Por Rodrigo Borges Delfim
Em São Paulo (SP)
O ato em apoio ao refugiado Mohamed Ali no Rio de Janeiro ganhou repercussão nacional. Milhares de pessoas compartilharam e se solidarizaram com sua história nas redes sociais ou foram até o pequeno carrinho onde vende suas esfihas no Rio de Janeiro – até uma vaquinha online está em curso para ajudá-lo a ter seu próprio foodtruck.
Reações humanas nobres e solidárias como a que Mohamed recebeu são como brisas de ar fresco em um ambiente cada vez mais abafado por intolerância e indiferença em relação ao outro, seja ele migrante, refugiado ou qualquer outra minoria social. Provavelmente está aí pelo menos um dos motivos pelos quais o ato em apoio ao refugiado tenha tomado a repercussão que tomou: foi a exceção à “regra”.
Regra essa que dias antes causou o ato de xenofobia contra Mohamed, que atinge diretamente pessoas em todo o mundo que cometem a “ousadia” de viver em um país diferente do qual nasceu e onde são vistas como potenciais invasores e usurpadores de direitos sociais e políticos – e que nem sempre ganham o mundo do Facebook ou são registradas por telefones celulares.

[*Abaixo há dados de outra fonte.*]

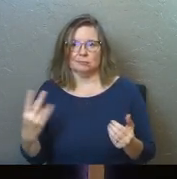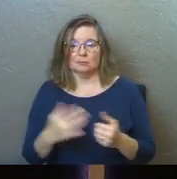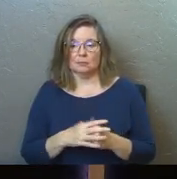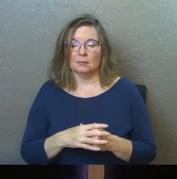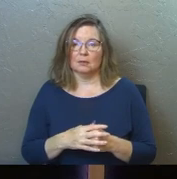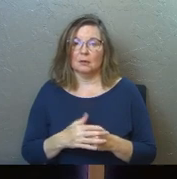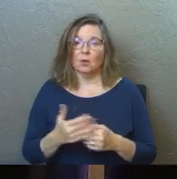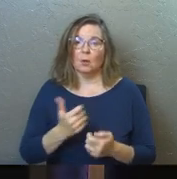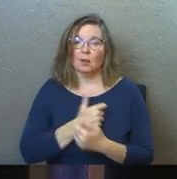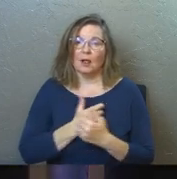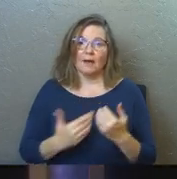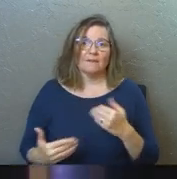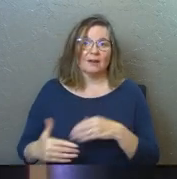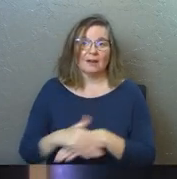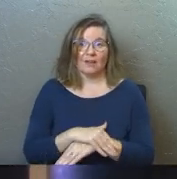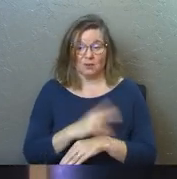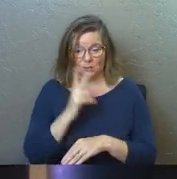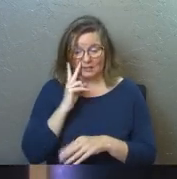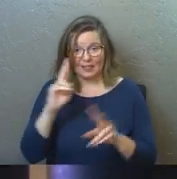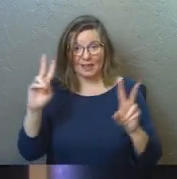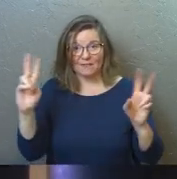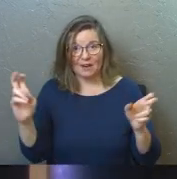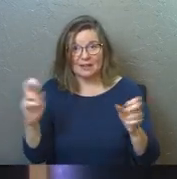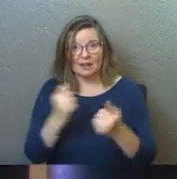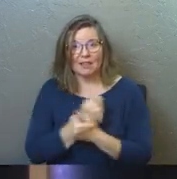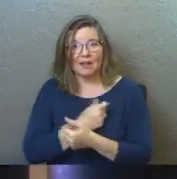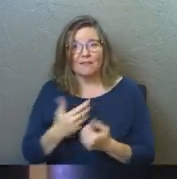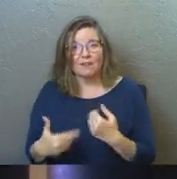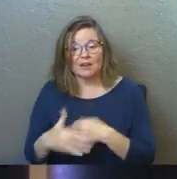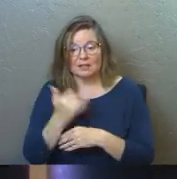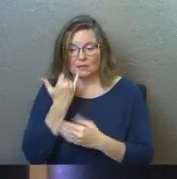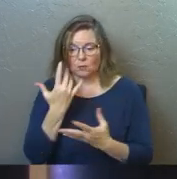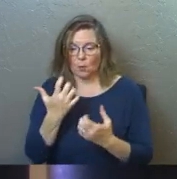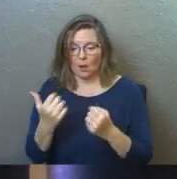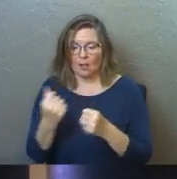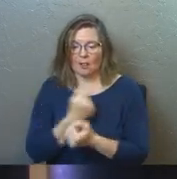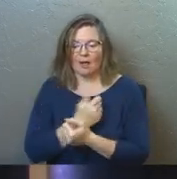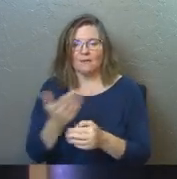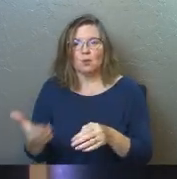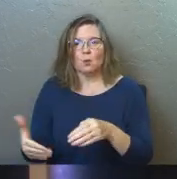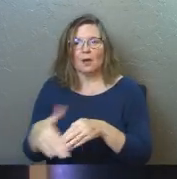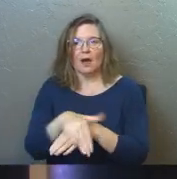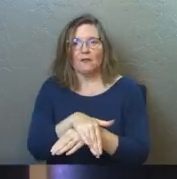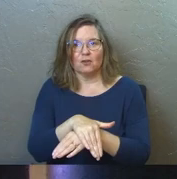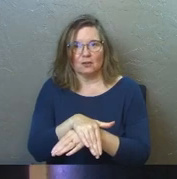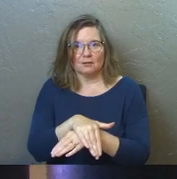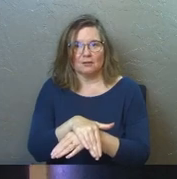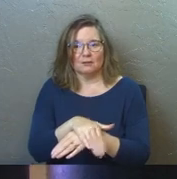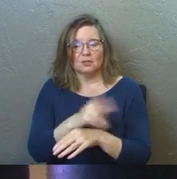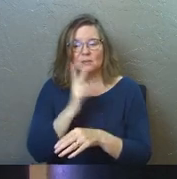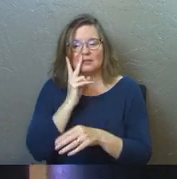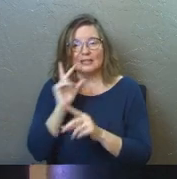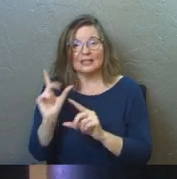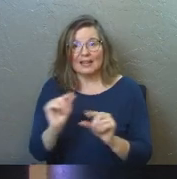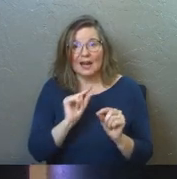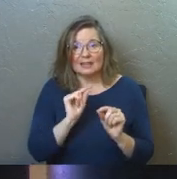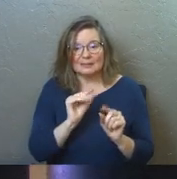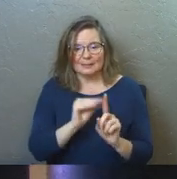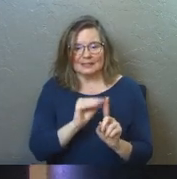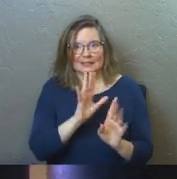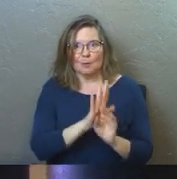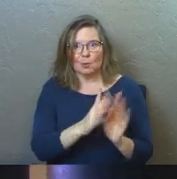Covers over. Love covers over. Do you see that phrase up there? If you want love, you'll cover over. See, gossip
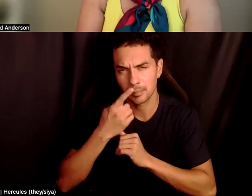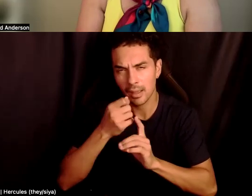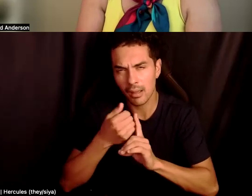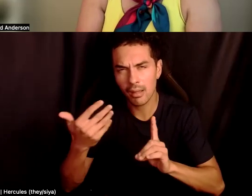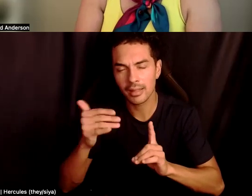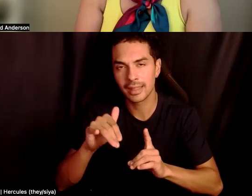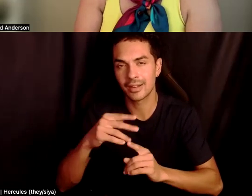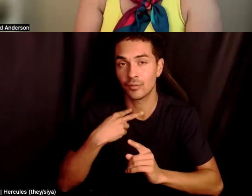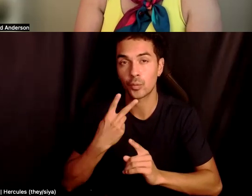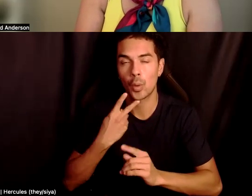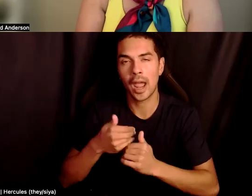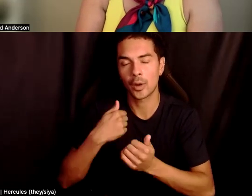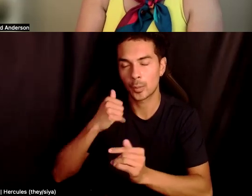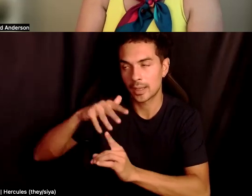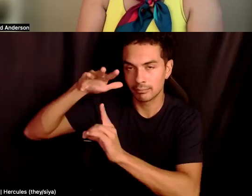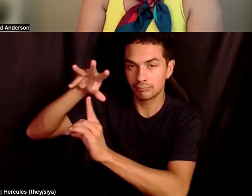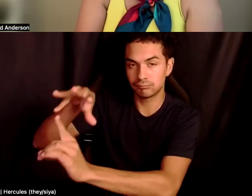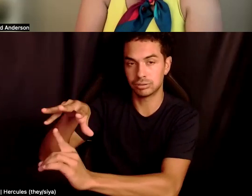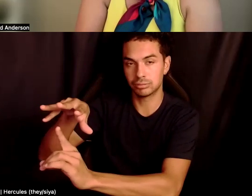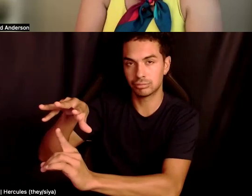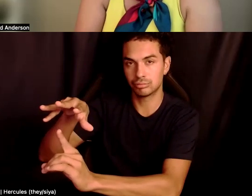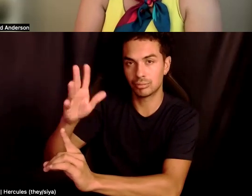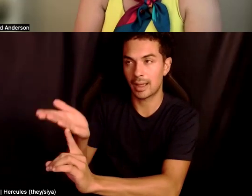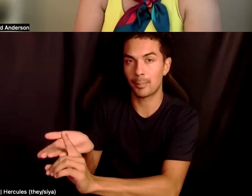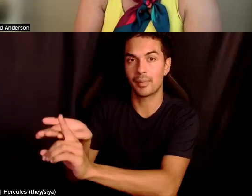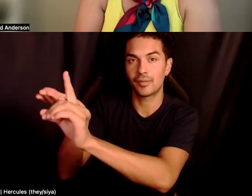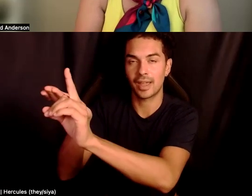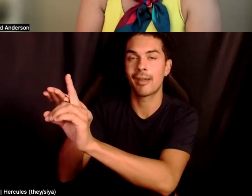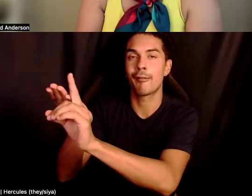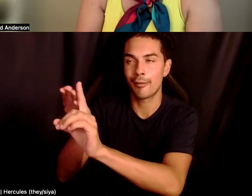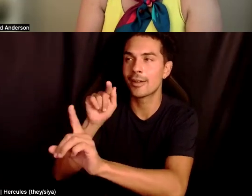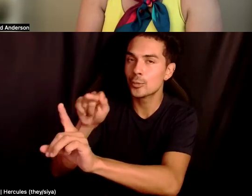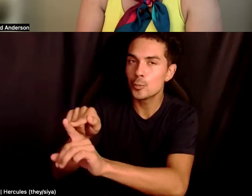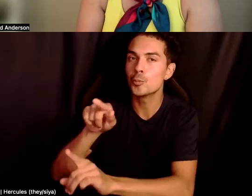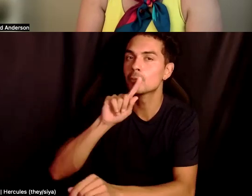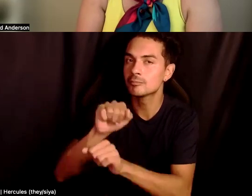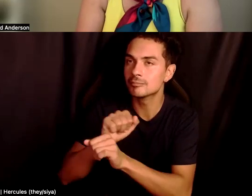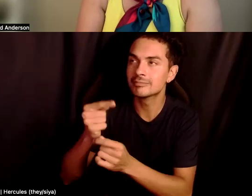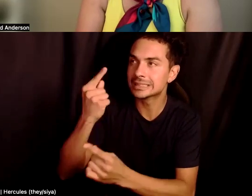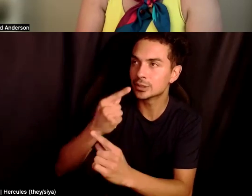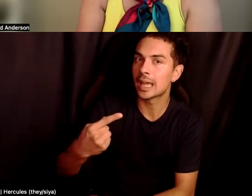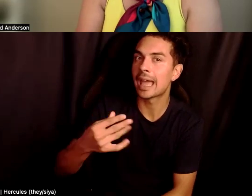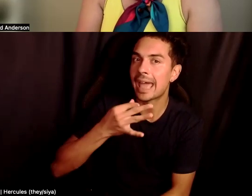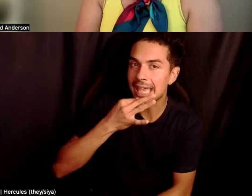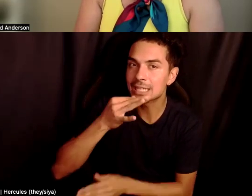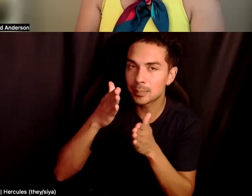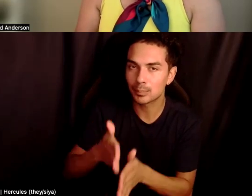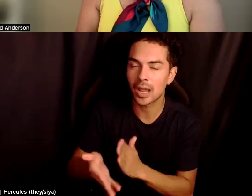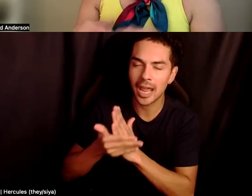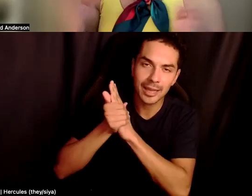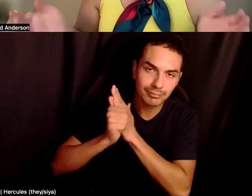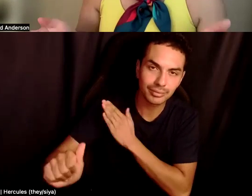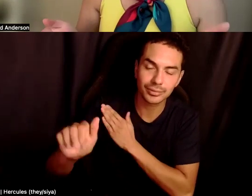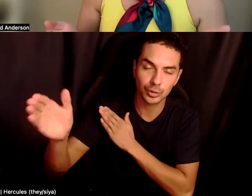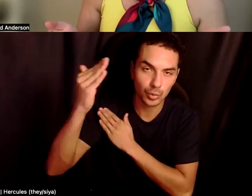amplify the voices of the people that we're serving as experts in the field and not as, you know, kind of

Regra essa que ajudou a motivar os atos xenofóbicos e racistas ocorridos em São Paulo contra os migrantes e a Lei de Migração pouco antes de sua sanção. Regra que está bem alinhada com o contexto internacional, no qual o discurso xenofóbico, racista e segregacionista ganha espaço sem cerimônia, fazendo a humanidade retroceder décadas no tempo e no espaço – o caso de Charlottesville (EUA) é só mais um triste (e assustador) exemplo.
Se a brisa de ar fresco representada pelo ato em solidariedade a Mohamed no Rio faz tão bem, por que a sociedade insiste em manter fechadas as portas e janelas de suas consciências e não deixa o ar circular por completo? Seria uma solidariedade seletiva por conta da repercussão que o caso ganhou no Brasil? Seria só para parecer “cool” por um dia?
Por que não transformar atos de solidariedade em regra? Regra essa que, aliás, deve ser aplicada no cotidiano – na fila do supermercado, no transporte público, no ambiente de trabalho, no jogo de futebol, dentro de casa – e não apenas quando a ofensa contra um ser humano viraliza nas redes sociais.
Talvez eu esteja me fazendo perguntas demais, é verdade. Mas os questionamentos estão bem diante do nariz de cada um, embora a maioria prefira ignorar e manter sua vida cotidiana como se nada tivesse acontecido. E quanto mais ignoradas são essas questões, mais abafado fica o cômodo da sua consciência.
Que atos de solidariedade como o que beneficiaram Mohamed ajudem a abrir portas e janelas da consciência de outras pessoas sobre o que acontece no mundo e deixem de se tornar excepcionais. Que ser “humano” se torne a regra, e não a exceção.
Para começar, que Mohamed e outros migrantes e refugiados no mundo possam reconstruir suas vidas em paz. E que num futuro próximo (mesmo sendo utópico desejar isso hoje), que migrar se torne um direito, e não um ato para salvar a própria vida.